* **TASK STATEMENT**
Copy the data below character for character, omitting the pictures.

____ DATASET RECORDS

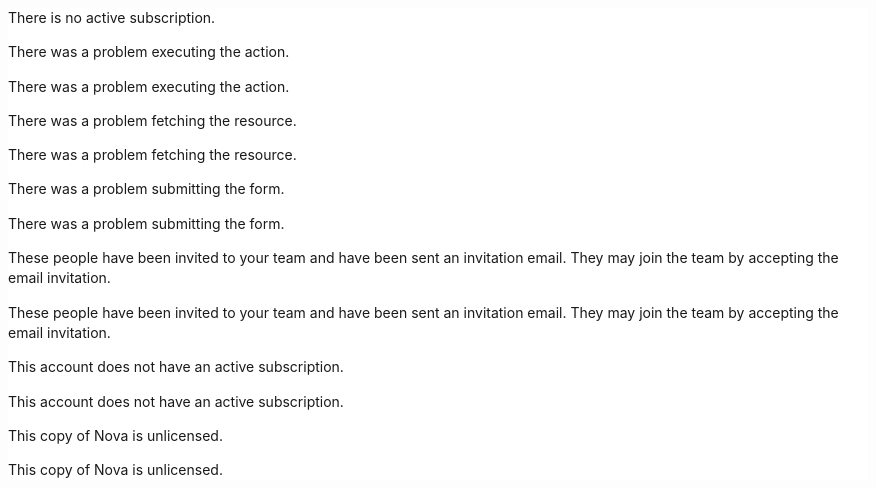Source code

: </td><td width="50%">

There is no active subscription.

</td></tr>
<tr><td width="50%">

There was a problem executing the action.

</td><td width="50%">

There was a problem executing the action.

</td></tr>
<tr><td width="50%">

There was a problem fetching the resource.

</td><td width="50%">

There was a problem fetching the resource.

</td></tr>
<tr><td width="50%">

There was a problem submitting the form.

</td><td width="50%">

There was a problem submitting the form.

</td></tr>
<tr><td width="50%">

These people have been invited to your team and have been sent an invitation email. They may join the team by accepting the email invitation.

</td><td width="50%">

These people have been invited to your team and have been sent an invitation email. They may join the team by accepting the email invitation.

</td></tr>
<tr><td width="50%">

This account does not have an active subscription.

</td><td width="50%">

This account does not have an active subscription.

</td></tr>
<tr><td width="50%">

This copy of Nova is unlicensed.

</td><td width="50%">

This copy of Nova is unlicensed.

</td></tr>
<tr><td width="50%">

________

* **SOLUTION FOR THIS EXERCISE**
Source code

: </td><td width="50%">

There is no active subscription.

</td></tr>
<tr><td width="50%">

There was a problem executing the action.

</td><td width="50%">

There was a problem executing the action.

</td></tr>
<tr><td width="50%">

There was a problem fetching the resource.

</td><td width="50%">

There was a problem fetching the resource.

</td></tr>
<tr><td width="50%">

There was a problem submitting the form.

</td><td width="50%">

There was a problem submitting the form.

</td></tr>
<tr><td width="50%">

These people have been invited to your team and have been sent an invitation email. They may join the team by accepting the email invitation.

</td><td width="50%">

These people have been invited to your team and have been sent an invitation email. They may join the team by accepting the email invitation.

</td></tr>
<tr><td width="50%">

This account does not have an active subscription.

</td><td width="50%">

This account does not have an active subscription.

</td></tr>
<tr><td width="50%">

This copy of Nova is unlicensed.

</td><td width="50%">

This copy of Nova is unlicensed.

</td></tr>
<tr><td width="50%">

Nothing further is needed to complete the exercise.